*** TASK DATA Section Begins ***

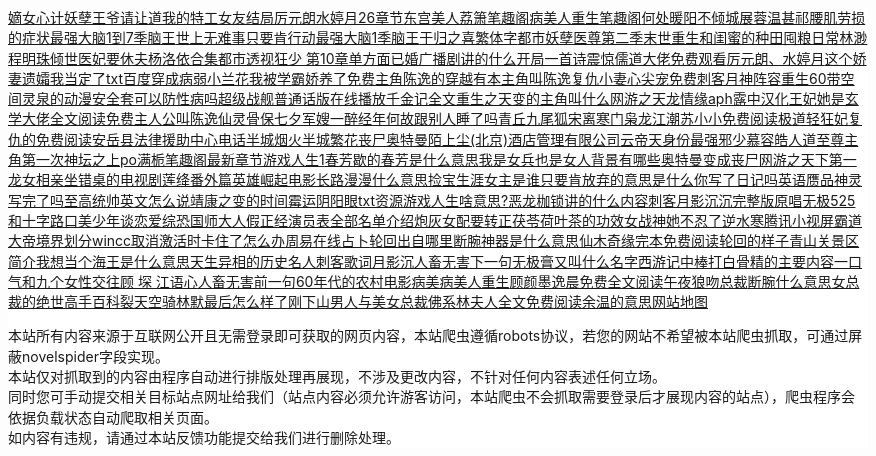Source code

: [嫡女心计妖孽王爷请让道](/info/3930739.html)[我的特工女友结局](/info/3930778.html)[厉元朗水婷月26章节](/info/3930921.html)[东宫美人荔箫笔趣阁](/info/3930757.html)[病美人重生笔趣阁](/info/3930784.html)[何处暖阳不倾城展蓉温甚祁](/info/3930650.html)[腰肌劳损的症状](/info/3930865.html)[最强大脑1到7季脑王](/info/3930895.html)[世上无难事只要肯行动](/info/3930740.html)[最强大脑1季脑王](/info/3930892.html)[于归之喜繁体字](/info/3930773.html)[都市妖孽医尊第二季](/info/3930839.html)[末世重生和闺蜜的种田囤粮日常林渺程明珠](/info/3930677.html)[倾世医妃要休夫杨洛依合集](/info/3930762.html)[都市透视狂少 第10章](/info/3930730.html)[单方面已婚广播剧讲的什么](/info/3930810.html)[开局一首诗震惊儒道大佬免费观看](/info/3930906.html)[厉元朗、水婷月](/info/3930920.html)[这个娇妻遗孀我当定了txt百度](/info/3930772.html)[穿成病弱小兰花我被学霸娇养了免费](/info/3930755.html)[主角陈逸的穿越](/info/3930728.html)[有本主角叫陈逸](/info/3930724.html)[复仇小妻心尖宠免费](/info/3930732.html)[刺客月神阵容](/info/3930711.html)[重生60带空间灵泉的动漫](/info/3930841.html)[安全套可以防性病吗](/info/3930850.html)[超级战舰普通话版在线播放](/info/3930721.html)[千金记全文](/info/3930945.html)[重生之天变的主角叫什么](/info/3930874.html)[网游之天龙情缘](/info/3930813.html)[aph露中汉化](/info/3930786.html)[王妃她是玄学大佬全文阅读免费](/info/3930830.html)[主人公叫陈逸](/info/3930726.html)[仙灵骨保](/info/3930752.html)[七夕军嫂](/info/3930866.html)[一醉经年何故跟别人睡了吗](/info/3930926.html)[青丘九尾狐宋离](/info/3930888.html)[寒门枭龙江潮苏小小免费阅读](/info/3930891.html)[极道轻狂妃](/info/3930769.html)[复仇的免费阅读](/info/3930731.html)[安岳县法律援助中心电话](/info/3930662.html)[半城烟火半城繁花](/info/3930667.html)[丧尸奥特曼](/info/3930914.html)[陌上尘(北京)酒店管理有限公司](/info/3930849.html)[云帝天身份](/info/3930694.html)[最强邪少慕容皓](/info/3930765.html)[人道至尊主角第一次](/info/3930867.html)[神坛之上po满栀笔趣阁最新章节](/info/3930785.html)[游戏人生1](/info/3930749.html)[春芳歇的春芳是什么意思](/info/3930675.html)[我是女兵也是女人背景有哪些](/info/3930821.html)[奥特曼变成丧尸](/info/3930913.html)[网游之天下第一龙女](/info/3930816.html)[相亲坐错桌的电视剧](/info/3930719.html)[莲绛番外篇](/info/3930681.html)[英雄崛起电影](/info/3930922.html)[长路漫漫什么意思](/info/3930857.html)[捡宝生涯女主是谁](/info/3930804.html)[只要肯放弃的意思是什么](/info/3930742.html)[你写了日记吗英语](/info/3930668.html)[赝品神灵写完了吗](/info/3930842.html)[至高统帅英文怎么说](/info/3930701.html)[靖康之变的时间](/info/3930702.html)[霉运阴阳眼txt资源](/info/3930653.html)[游戏人生啥意思?](/info/3930746.html)[恶龙枷锁讲的什么内容](/info/3930672.html)[刺客月影沉沉完整版原唱](/info/3930712.html)[无极525](/info/3930936.html)[和十字路口美少年谈恋爱综恐](/info/3930811.html)[国师大人假正经演员表全部名单介绍](/info/3930919.html)[炮灰女配要转正](/info/3930861.html)[茯苓荷叶茶的功效](/info/3930664.html)[女战神她不忍了逆水寒腾讯小视屏](/info/3930670.html)[霸道大帝境界划分](/info/3930887.html)[wincc取消激活时卡住了怎么办](/info/3930661.html)[周易在线占卜](/info/3930918.html)[轮回出自哪里](/info/3930699.html)[断腕神器是什么意思](/info/3930801.html)[仙木奇缘完本免费阅读](/info/3930889.html)[轮回的样子](/info/3930700.html)[青山关景区简介](/info/3930944.html)[我想当个海王是什么意思](/info/3930834.html)[天生异相的历史名人](/info/3930890.html)[刺客歌词月影沉](/info/3930709.html)[人畜无害下一句](/info/3930789.html)[无极膏又叫什么名字](/info/3930934.html)[西游记中棒打白骨精的主要内容](/info/3930826.html)[一口气和九个女性交往](/info/3930933.html)[顾 堔 江语心](/info/3930916.html)[人畜无害前一句](/info/3930788.html)[60年代的农村电影](/info/3930763.html)[病美病美人重生](/info/3930781.html)[顾颜墨逸晨免费全文阅读](/info/3930908.html)[午夜狼吻总裁](/info/3930907.html)[断腕什么意思](/info/3930799.html)[女总裁的绝世高手百科](/info/3930737.html)[裂天空骑林默最后怎么样了](/info/3930807.html)[刚下山男人与美女总裁](/info/3930915.html)[佛系林夫人全文免费阅读](/info/3930688.html)[余温的意思](/info/3930705.html)[网站地图](/sitemap_1.xml)

本站所有内容来源于互联网公开且无需登录即可获取的网页内容，本站爬虫遵循robots协议，若您的网站不希望被本站爬虫抓取，可通过屏蔽novelspider字段实现。  
本站仅对抓取到的内容由程序自动进行排版处理再展现，不涉及更改内容，不针对任何内容表述任何立场。  
同时您可手动提交相关目标站点网址给我们（站点内容必须允许游客访问，本站爬虫不会抓取需要登录后才展现内容的站点），爬虫程序会依据负载状态自动爬取相关页面。  
如内容有违规，请通过本站反馈功能提交给我们进行删除处理。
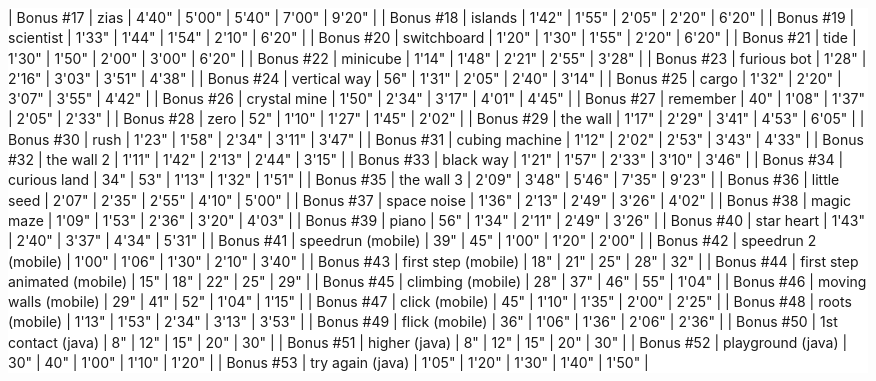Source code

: | Bonus #17    | zias                         | 4'40"       | 5'00"      | 5'40"      | 7'00"      | 9'20"      |
| Bonus #18    | islands                      | 1'42"       | 1'55"      | 2'05"      | 2'20"      | 6'20"      |
| Bonus #19    | scientist                    | 1'33"       | 1'44"      | 1'54"      | 2'10"      | 6'20"      |
| Bonus #20    | switchboard                  | 1'20"       | 1'30"      | 1'55"      | 2'20"      | 6'20"      |
| Bonus #21    | tide                         | 1'30"       | 1'50"      | 2'00"      | 3'00"      | 6'20"      |
| Bonus #22    | minicube                     | 1'14"       | 1'48"      | 2'21"      | 2'55"      | 3'28"      |
| Bonus #23    | furious bot                  | 1'28"       | 2'16"      | 3'03"      | 3'51"      | 4'38"      |
| Bonus #24    | vertical way                 | 56"         | 1'31"      | 2'05"      | 2'40"      | 3'14"      |
| Bonus #25    | cargo                        | 1'32"       | 2'20"      | 3'07"      | 3'55"      | 4'42"      |
| Bonus #26    | crystal mine                 | 1'50"       | 2'34"      | 3'17"      | 4'01"      | 4'45"      |
| Bonus #27    | remember                     | 40"         | 1'08"      | 1'37"      | 2'05"      | 2'33"      |
| Bonus #28    | zero                         | 52"         | 1'10"      | 1'27"      | 1'45"      | 2'02"      |
| Bonus #29    | the wall                     | 1'17"       | 2'29"      | 3'41"      | 4'53"      | 6'05"      |
| Bonus #30    | rush                         | 1'23"       | 1'58"      | 2'34"      | 3'11"      | 3'47"      |
| Bonus #31    | cubing machine               | 1'12"       | 2'02"      | 2'53"      | 3'43"      | 4'33"      |
| Bonus #32    | the wall 2                   | 1'11"       | 1'42"      | 2'13"      | 2'44"      | 3'15"      |
| Bonus #33    | black way                    | 1'21"       | 1'57"      | 2'33"      | 3'10"      | 3'46"      |
| Bonus #34    | curious land                 | 34"         | 53"        | 1'13"      | 1'32"      | 1'51"      |
| Bonus #35    | the wall 3                   | 2'09"       | 3'48"      | 5'46"      | 7'35"      | 9'23"      |
| Bonus #36    | little seed                  | 2'07"       | 2'35"      | 2'55"      | 4'10"      | 5'00"      |
| Bonus #37    | space noise                  | 1'36"       | 2'13"      | 2'49"      | 3'26"      | 4'02"      |
| Bonus #38    | magic maze                   | 1'09"       | 1'53"      | 2'36"      | 3'20"      | 4'03"      |
| Bonus #39    | piano                        | 56"         | 1'34"      | 2'11"      | 2'49"      | 3'26"      |
| Bonus #40    | star heart                   | 1'43"       | 2'40"      | 3'37"      | 4'34"      | 5'31"      |
| Bonus #41    | speedrun (mobile)            | 39"         | 45"        | 1'00"      | 1'20"      | 2'00"      |
| Bonus #42    | speedrun 2 (mobile)          | 1'00"       | 1'06"      | 1'30"      | 2'10"      | 3'40"      |
| Bonus #43    | first step (mobile)          | 18"         | 21"        | 25"        | 28"        | 32"        |
| Bonus #44    | first step animated (mobile) | 15"         | 18"        | 22"        | 25"        | 29"        |
| Bonus #45    | climbing (mobile)            | 28"         | 37"        | 46"        | 55"        | 1'04"      |
| Bonus #46    | moving walls (mobile)        | 29"         | 41"        | 52"        | 1'04"      | 1'15"      |
| Bonus #47    | click (mobile)               | 45"         | 1'10"      | 1'35"      | 2'00"      | 2'25"      |
| Bonus #48    | roots (mobile)               | 1'13"       | 1'53"      | 2'34"      | 3'13"      | 3'53"      |
| Bonus #49    | flick (mobile)               | 36"         | 1'06"      | 1'36"      | 2'06"      | 2'36"      |
| Bonus #50    | 1st contact (java)           | 8"          | 12"        | 15"        | 20"        | 30"        |
| Bonus #51    | higher (java)                | 8"          | 12"        | 15"        | 20"        | 30"        |
| Bonus #52    | playground (java)            | 30"         | 40"        | 1'00"      | 1'10"      | 1'20"      |
| Bonus #53    | try again (java)             | 1'05"       | 1'20"      | 1'30"      | 1'40"      | 1'50"      |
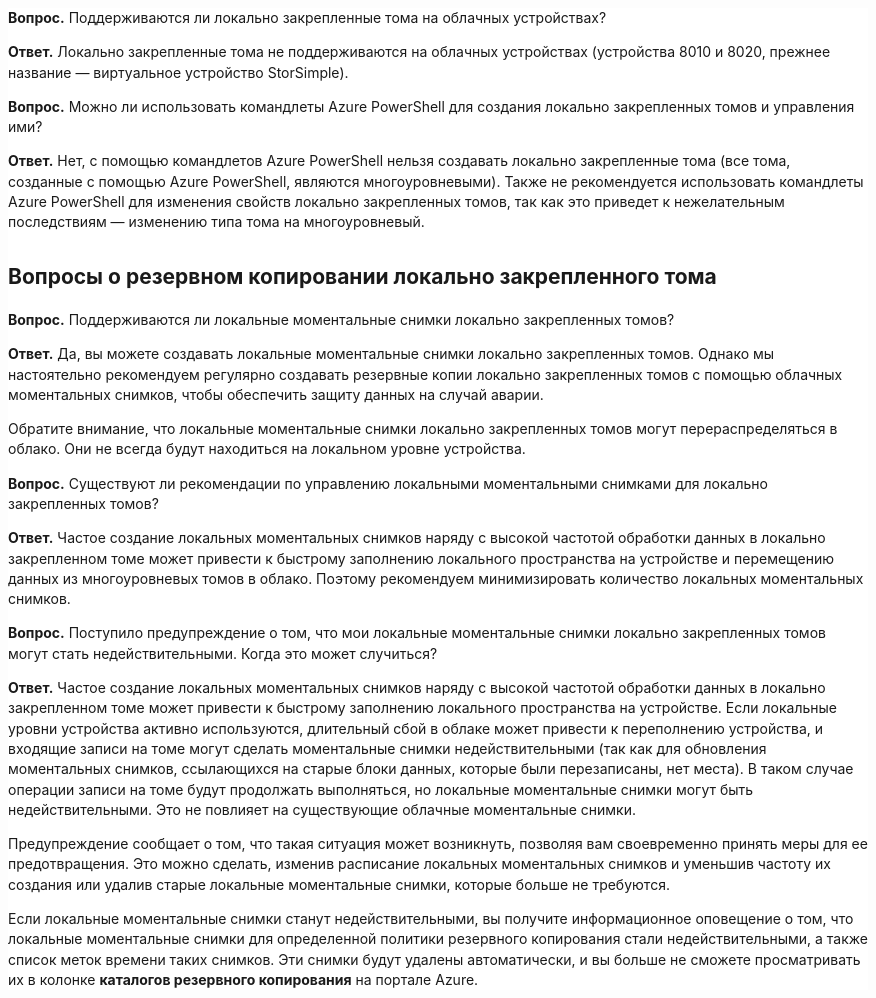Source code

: **Вопрос.** Поддерживаются ли локально закрепленные тома на облачных устройствах?

**Ответ.** Локально закрепленные тома не поддерживаются на облачных устройствах (устройства 8010 и 8020, прежнее название — виртуальное устройство StorSimple).

**Вопрос.** Можно ли использовать командлеты Azure PowerShell для создания локально закрепленных томов и управления ими?

**Ответ.** Нет, с помощью командлетов Azure PowerShell нельзя создавать локально закрепленные тома (все тома, созданные с помощью Azure PowerShell, являются многоуровневыми). Также не рекомендуется использовать командлеты Azure PowerShell для изменения свойств локально закрепленных томов, так как это приведет к нежелательным последствиям — изменению типа тома на многоуровневый.

## <a name="questions-about-backing-up-a-locally-pinned-volume"></a>Вопросы о резервном копировании локально закрепленного тома
**Вопрос.** Поддерживаются ли локальные моментальные снимки локально закрепленных томов?

**Ответ.** Да, вы можете создавать локальные моментальные снимки локально закрепленных томов. Однако мы настоятельно рекомендуем регулярно создавать резервные копии локально закрепленных томов с помощью облачных моментальных снимков, чтобы обеспечить защиту данных на случай аварии.

Обратите внимание, что локальные моментальные снимки локально закрепленных томов могут перераспределяться в облако. Они не всегда будут находиться на локальном уровне устройства.

**Вопрос.** Существуют ли рекомендации по управлению локальными моментальными снимками для локально закрепленных томов?

**Ответ.** Частое создание локальных моментальных снимков наряду с высокой частотой обработки данных в локально закрепленном томе может привести к быстрому заполнению локального пространства на устройстве и перемещению данных из многоуровневых томов в облако. Поэтому рекомендуем минимизировать количество локальных моментальных снимков.

**Вопрос.** Поступило предупреждение о том, что мои локальные моментальные снимки локально закрепленных томов могут стать недействительными. Когда это может случиться?

**Ответ.** Частое создание локальных моментальных снимков наряду с высокой частотой обработки данных в локально закрепленном томе может привести к быстрому заполнению локального пространства на устройстве. Если локальные уровни устройства активно используются, длительный сбой в облаке может привести к переполнению устройства, и входящие записи на томе могут сделать моментальные снимки недействительными (так как для обновления моментальных снимков, ссылающихся на старые блоки данных, которые были перезаписаны, нет места). В таком случае операции записи на томе будут продолжать выполняться, но локальные моментальные снимки могут быть недействительными. Это не повлияет на существующие облачные моментальные снимки.

Предупреждение сообщает о том, что такая ситуация может возникнуть, позволяя вам своевременно принять меры для ее предотвращения. Это можно сделать, изменив расписание локальных моментальных снимков и уменьшив частоту их создания или удалив старые локальные моментальные снимки, которые больше не требуются.

Если локальные моментальные снимки станут недействительными, вы получите информационное оповещение о том, что локальные моментальные снимки для определенной политики резервного копирования стали недействительными, а также список меток времени таких снимков. Эти снимки будут удалены автоматически, и вы больше не сможете просматривать их в колонке **каталогов резервного копирования** на портале Azure.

*** TASK DATA Section Ends ***

[ACTIVITY] Would you please copy exactly the part of the entries above that begins at the line containing "speedrun 2 (mobile)" and ends at the line containing "first step animated", both lines included?

[YOUR SOLUTION]
| Bonus #42    | speedrun 2 (mobile)          | 1'00"       | 1'06"      | 1'30"      | 2'10"      | 3'40"      |
| Bonus #43    | first step (mobile)          | 18"         | 21"        | 25"        | 28"        | 32"        |
| Bonus #44    | first step animated (mobile) | 15"         | 18"        | 22"        | 25"        | 29"        |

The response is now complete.